What you have to do: From the items below, reproduce word for word the lines between the one containing "Ирански хакер уапсен во Црна" and the one containing "масовни хакерски напади врз инфраструктурата", inclusive.

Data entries
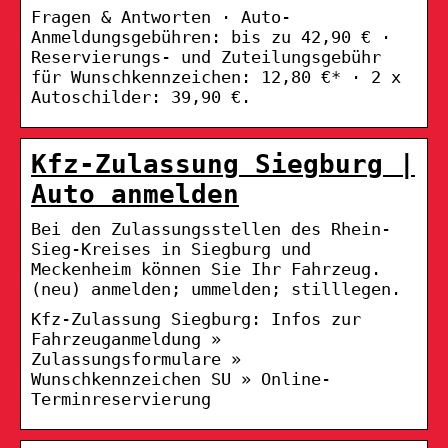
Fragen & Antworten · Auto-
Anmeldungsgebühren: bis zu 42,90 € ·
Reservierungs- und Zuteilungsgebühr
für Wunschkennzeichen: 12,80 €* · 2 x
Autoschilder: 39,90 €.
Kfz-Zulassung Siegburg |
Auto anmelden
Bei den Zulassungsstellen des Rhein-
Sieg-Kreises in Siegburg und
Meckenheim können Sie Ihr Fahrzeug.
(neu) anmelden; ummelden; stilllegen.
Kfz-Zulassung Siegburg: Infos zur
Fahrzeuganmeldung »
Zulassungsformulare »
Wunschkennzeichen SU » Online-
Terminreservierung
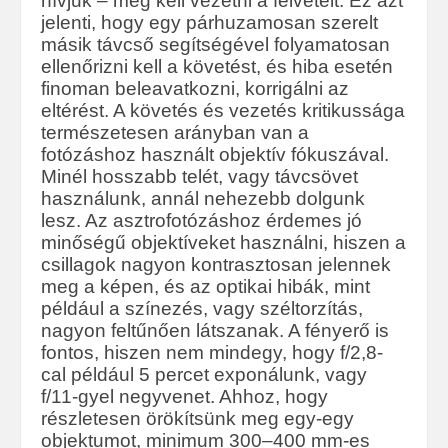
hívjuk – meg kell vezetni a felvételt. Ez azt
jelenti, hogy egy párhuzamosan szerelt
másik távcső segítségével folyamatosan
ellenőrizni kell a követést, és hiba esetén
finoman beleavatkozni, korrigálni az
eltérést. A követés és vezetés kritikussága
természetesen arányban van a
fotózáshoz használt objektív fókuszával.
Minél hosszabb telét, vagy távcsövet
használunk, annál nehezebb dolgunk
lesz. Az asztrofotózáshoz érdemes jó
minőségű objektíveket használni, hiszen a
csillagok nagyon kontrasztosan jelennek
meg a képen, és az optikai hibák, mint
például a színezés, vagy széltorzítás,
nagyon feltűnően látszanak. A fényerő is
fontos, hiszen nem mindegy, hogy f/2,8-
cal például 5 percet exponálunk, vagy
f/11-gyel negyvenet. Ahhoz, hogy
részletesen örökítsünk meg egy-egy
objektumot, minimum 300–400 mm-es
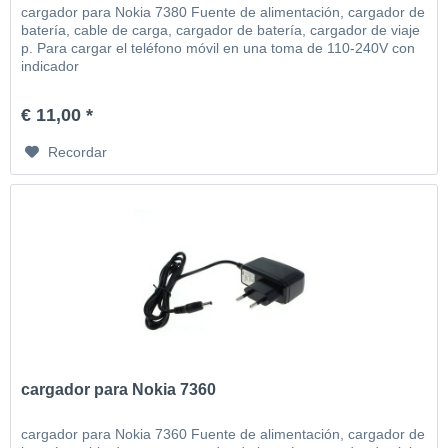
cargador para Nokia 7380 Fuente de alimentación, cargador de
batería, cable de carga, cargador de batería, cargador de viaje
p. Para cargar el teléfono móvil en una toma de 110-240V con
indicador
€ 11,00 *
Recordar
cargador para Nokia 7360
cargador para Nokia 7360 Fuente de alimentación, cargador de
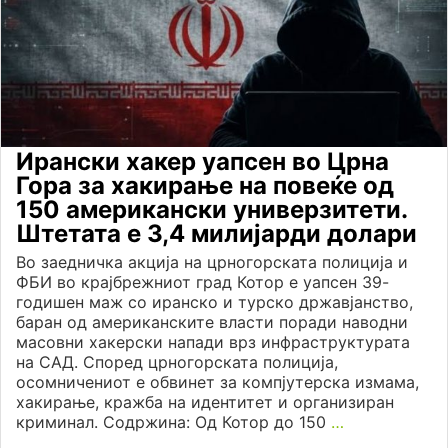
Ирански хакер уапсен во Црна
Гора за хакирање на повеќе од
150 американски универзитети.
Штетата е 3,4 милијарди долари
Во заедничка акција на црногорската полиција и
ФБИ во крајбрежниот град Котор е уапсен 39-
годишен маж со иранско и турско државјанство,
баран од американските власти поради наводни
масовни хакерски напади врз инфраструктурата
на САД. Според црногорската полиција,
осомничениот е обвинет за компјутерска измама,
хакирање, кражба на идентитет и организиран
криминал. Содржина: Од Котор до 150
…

--

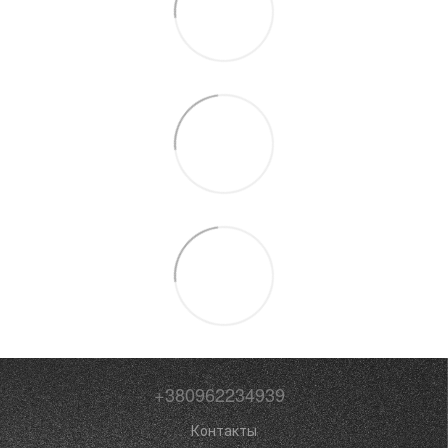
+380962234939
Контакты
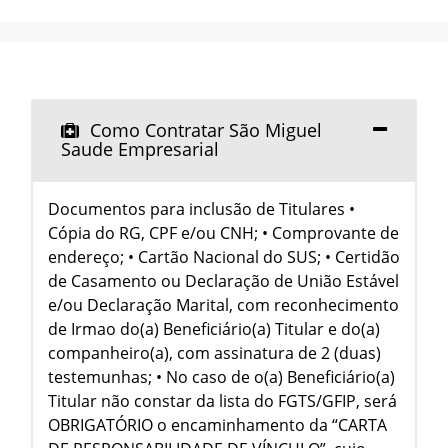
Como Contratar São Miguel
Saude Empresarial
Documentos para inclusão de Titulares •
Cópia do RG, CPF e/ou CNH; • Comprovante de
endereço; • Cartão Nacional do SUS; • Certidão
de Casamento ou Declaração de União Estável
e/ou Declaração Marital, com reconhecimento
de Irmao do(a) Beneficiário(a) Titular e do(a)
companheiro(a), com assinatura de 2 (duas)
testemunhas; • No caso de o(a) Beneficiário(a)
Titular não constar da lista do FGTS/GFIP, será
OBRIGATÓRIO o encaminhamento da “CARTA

Solution to the exercise:
Ирански хакер уапсен во Црна
Гора за хакирање на повеќе од
150 американски универзитети.
Штетата е 3,4 милијарди долари
Во заедничка акција на црногорската полиција и
ФБИ во крајбрежниот град Котор е уапсен 39-
годишен маж со иранско и турско државјанство,
баран од американските власти поради наводни
масовни хакерски напади врз инфраструктурата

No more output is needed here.